** start Document segment **
Sunday, July 08, 2012

Water


It was late afternoon yesterday when the wife had hollered from the kitchen on what we’re supposed to eat for dinner. I was at the computer vehemently doing something at that moment that I just told her succinctly—-nearly shouting at the top of my voice—-that we’d just better buy some fish available just across the street and have them fried or open up some canned goods if there was any. I was in a state that I wouldn’t care anymore about what I am about to gobble up since there was just a bounty of food over the weekend, Friday being Fiesta Pilar where Evelyn (the wife) had prepared some special food, like pancit (I wonder why there should always be pancit on special occasions) and a horde of fruit salads—-hordes because my Mom bought more canned fruit salads when she had arrived and everyone here seem to adore fruit salads that we keep on eating it even till the day after. And on Saturday, me and the kids were at my Uncle Mameng’s house for the Eid’l Ftir celebration and lots of very special, spicy food over there, like chicken curries and this black beef soup known simply as tiulah itum (black soup).



And mind you the city mayor was also there as Uncle Mameng works for him at the City Hall as an adviser and it’s probably the only time of the year where Mayor Celso Lobregat would alight from his government-provided service vehicle and walk-in just like any ordinary invitees, with no armed bodyguards at that, and with just a few companion, including a city councilor who is a fraternity brod of mine.



Super Toy Car So where was I? Oh, about the wife asking what food we’re going to eat on that sleepy twilight yesterday and the kids suddenly went rambunctious and demanded that we’d have fried chicken for the evening table. That means I would have to drive a couple of kilometer to score that damn whole fried chicken. So off I went with my white, compact, fuel-efficient, and ultra-fast (at least that’s what I’d like to believe it to be) KIA Pride, albeit it’s so small like a kid’s car and the paint on it is fading fast, fading like a flower as one song goes.
** end Document segment **
Required actions =>
[A] Write out the part of the blog post from "And mind you" to "brod of mine.".
[B] Using the blog post, decide whether each statement is true, and give the words that settle it: (i) The writer's Uncle Mameng works at City Hall as an adviser to the mayor. (ii) The mayor came to the celebration with armed bodyguards. (iii) The kids asked for fish for dinner.
** start Raw data **
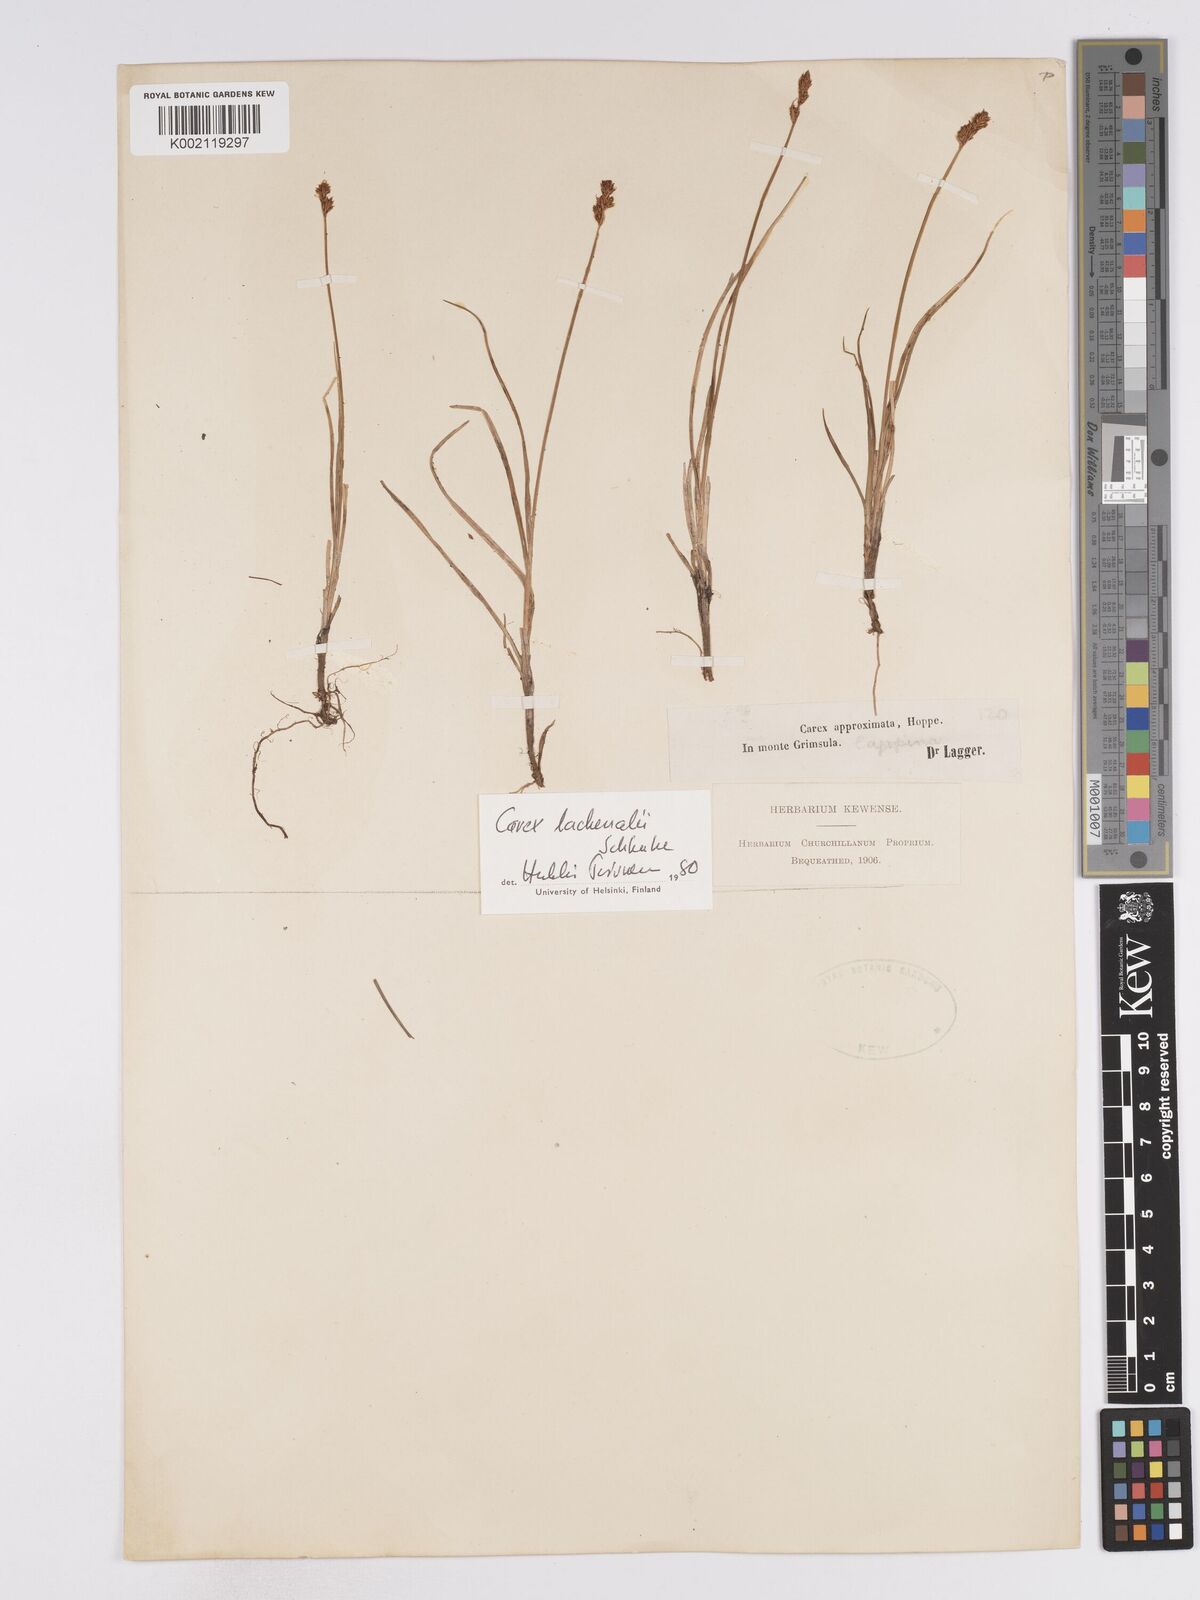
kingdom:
** end Raw data **
Solutions to each task =>
[A]
And mind you the city mayor was also there as Uncle Mameng works for him at the City Hall as an adviser and it’s probably the only time of the year where Mayor Celso Lobregat would alight from his government-provided service vehicle and walk-in just like any ordinary invitees, with no armed bodyguards at that, and with just a few companion, including a city councilor who is a fraternity brod of mine.

[B]
(i) Yes: "Uncle Mameng works for him at the City Hall as an adviser."
(ii) No: "with no armed bodyguards at that."
(iii) No: "demanded that we’d have fried chicken for the evening table."